Provided data Block Start

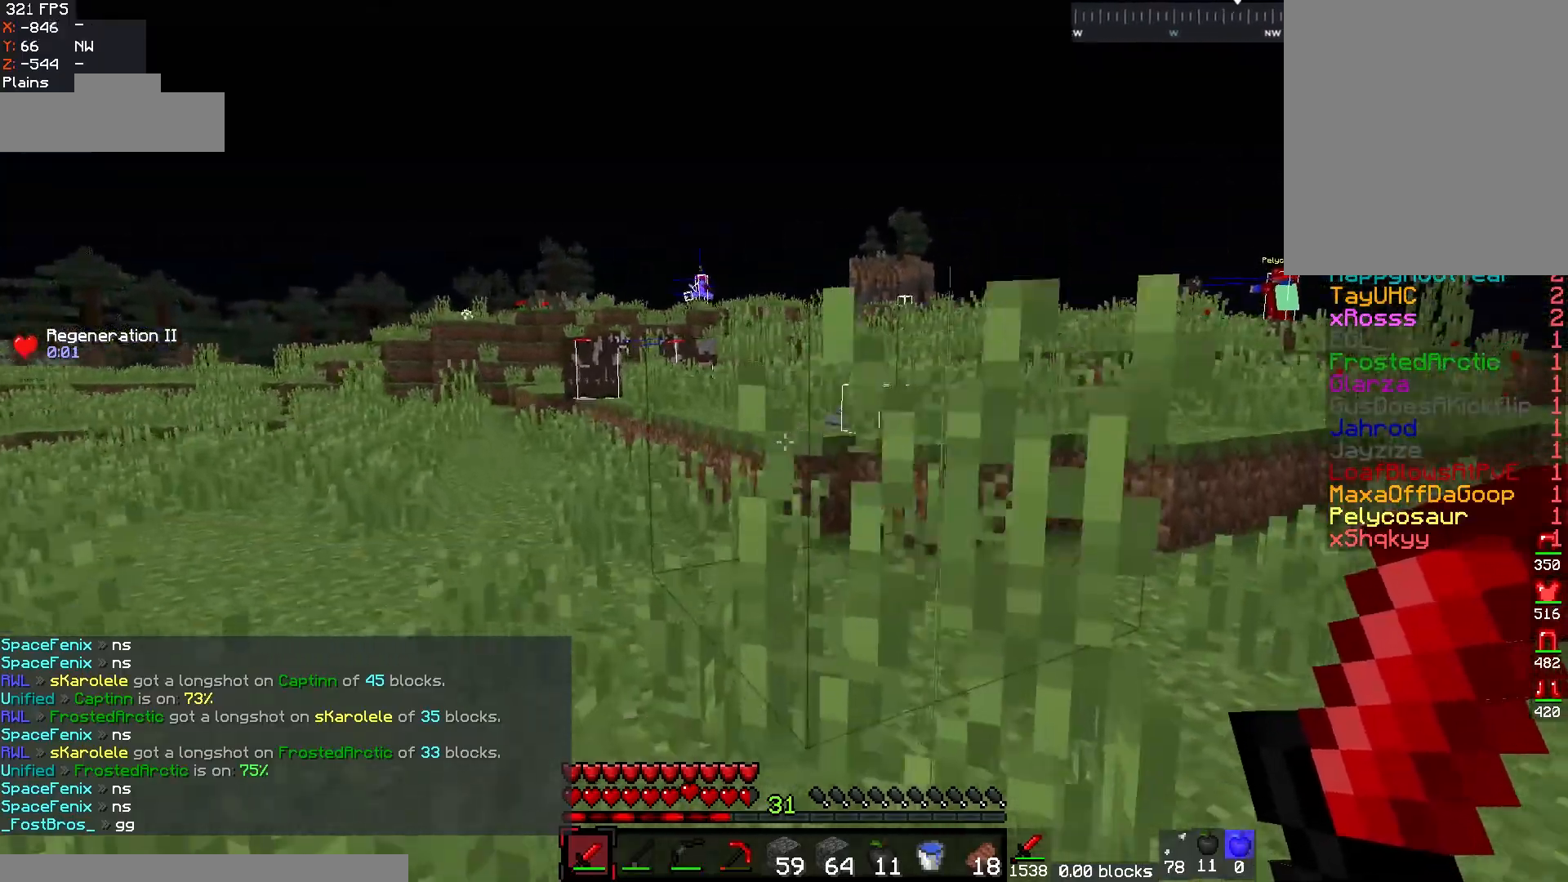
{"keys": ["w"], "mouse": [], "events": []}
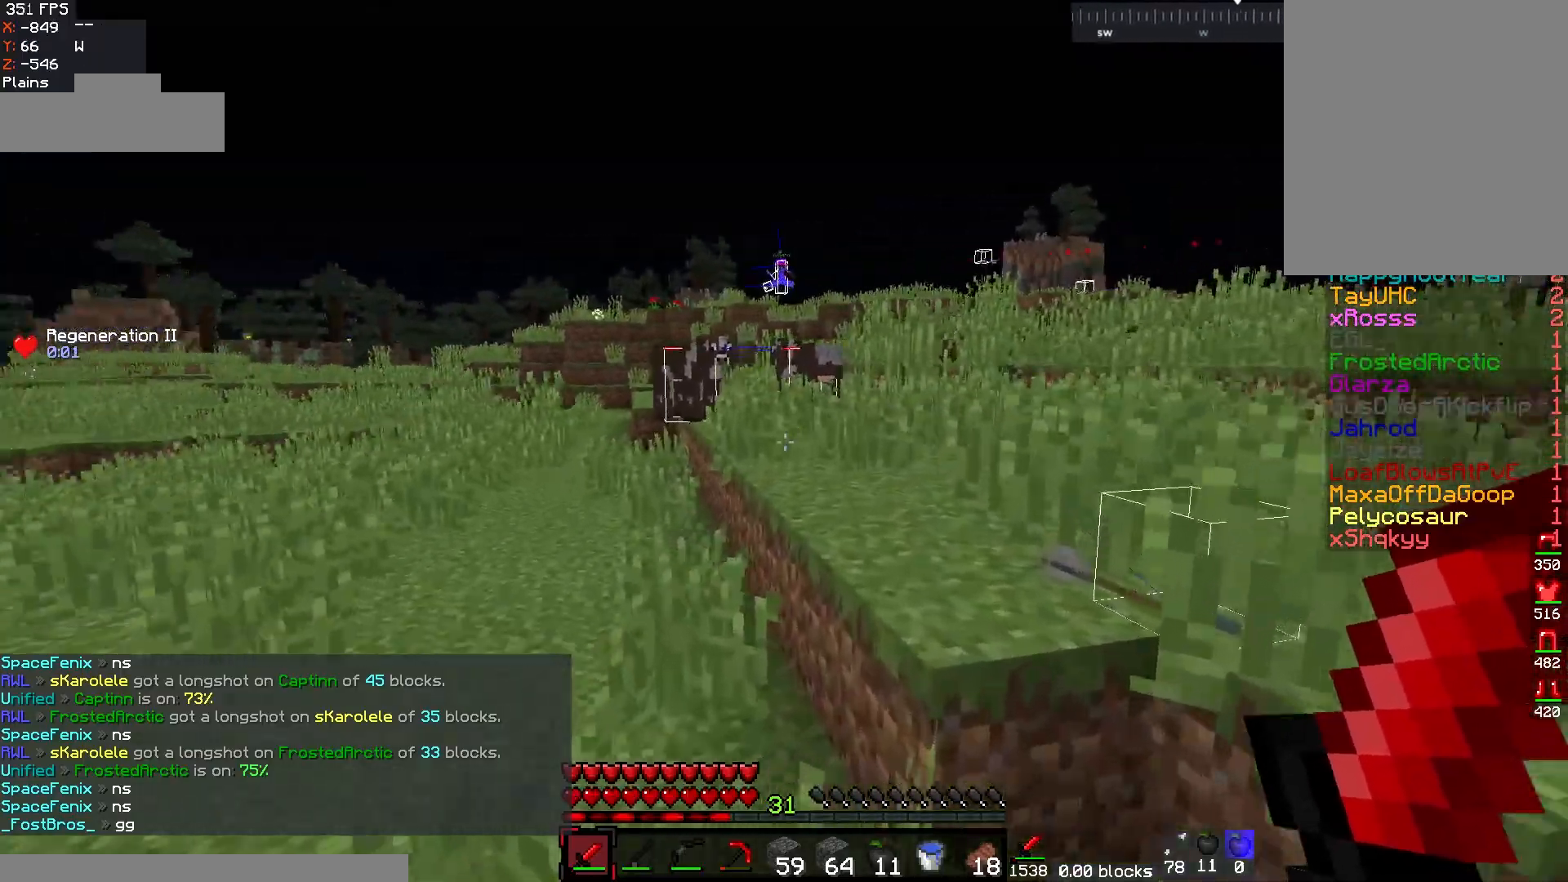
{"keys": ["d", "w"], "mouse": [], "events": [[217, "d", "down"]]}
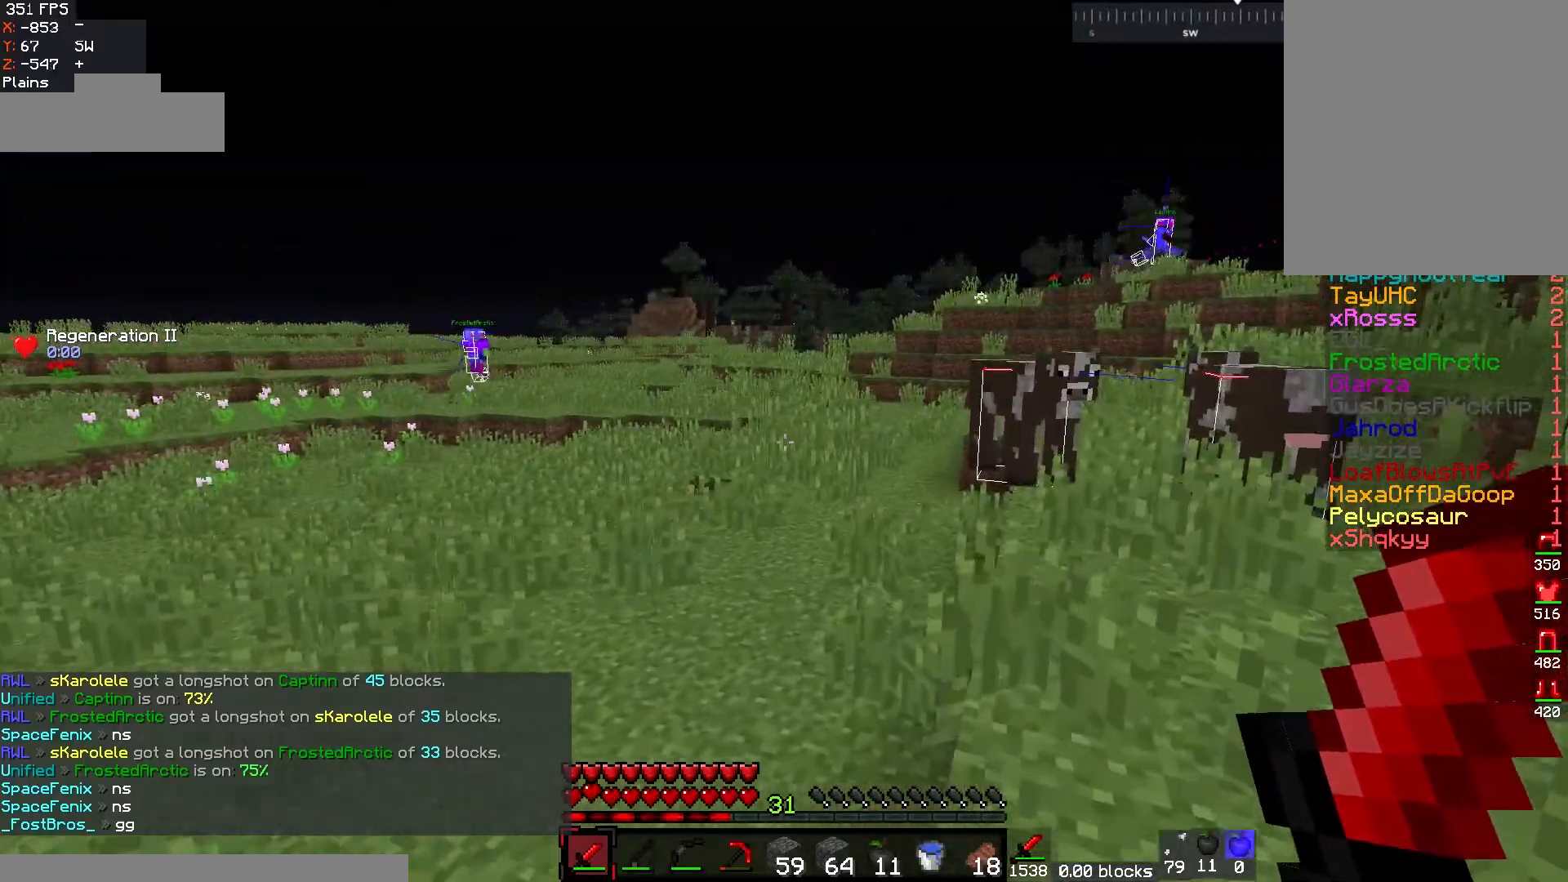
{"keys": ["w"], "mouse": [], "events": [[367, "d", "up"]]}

Provided data Block End

Work required:
With pictures excluded, the data must be transcribed in full and to the letter.

Response:
{"keys": ["w"], "mouse": [], "events": []}
{"keys": ["d", "w"], "mouse": [], "events": [[217, "d", "down"]]}
{"keys": ["w"], "mouse": [], "events": [[367, "d", "up"]]}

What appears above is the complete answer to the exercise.